BACK

The Hands-on Guide to Applied ML Research

After years of working in AI for Social Good, I’ve collected many practical lessons on conducting effective empirical research for medium-term impact. Recently, I shared these insights with colleagues, and now I want to pass them on to you. Here’s my step-by-step approach to applied ML research that actually works. This blog post is specifically designed for early career machine learning practitioners, data scientists, and Ph.D. students looking for a concrete guide to carry a research project from start to finish.

Step 1: Start with Why

Most research projects start with a specific idea or approach—something that would eventually appear in the “methods” section of a paper. “What if we used reinforcement learning for this?” or “Could we combine these two architectures?” While these technical inspirations are valuable starting points, they’re not good starting points. Once you have such an idea, you need to take a step back and frame it within a larger purpose. Every great research project ultimately requires clarity of purpose. Before writing a single line of code or downloading any datasets, you need to deeply understand why you’re doing this work. This initial reflection saves countless hours of wandering down unproductive paths later.

Answer these fundamental questions:

  • What problem are you solving?
  • Why is this problem interesting?
  • What’s your proposed solution?
  • What impact will this solution have?

GIVEN ENTRIES:
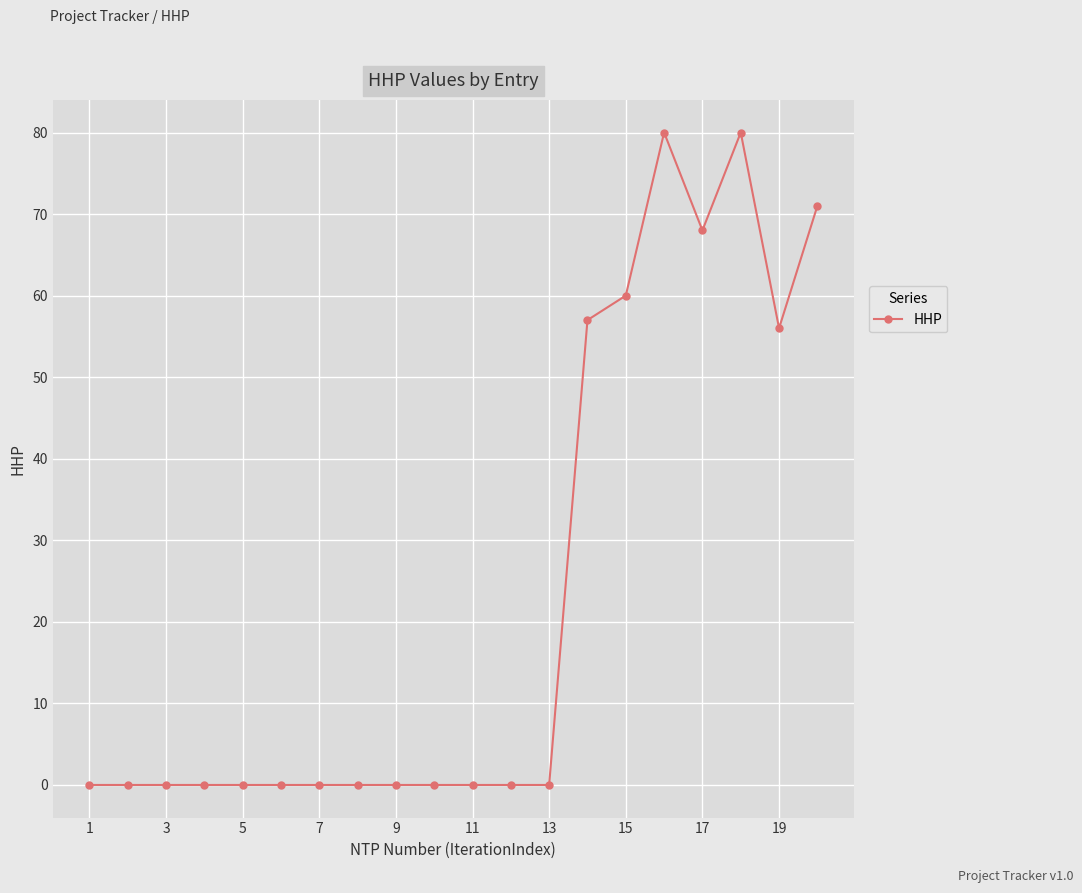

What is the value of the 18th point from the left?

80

* * *

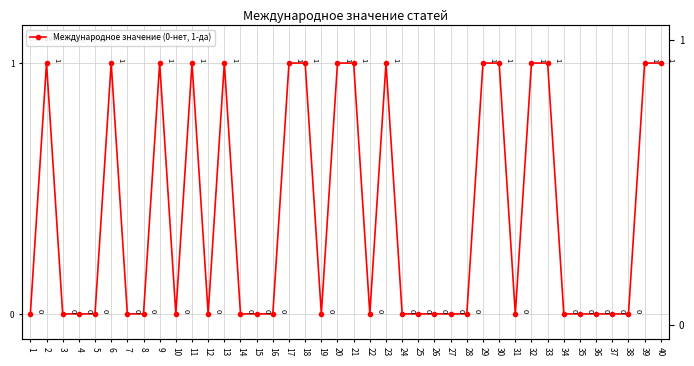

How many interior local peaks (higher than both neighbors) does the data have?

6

EXERCISE AIM: List each of the fundamental questions that the applied ML research guide says to answer. Work only from the applied ML research guide; the material plays no part here.

YOUR RESPONSE:
- What problem are you solving?
- Why is this problem interesting?
- What's your proposed solution?
- What impact will this solution have?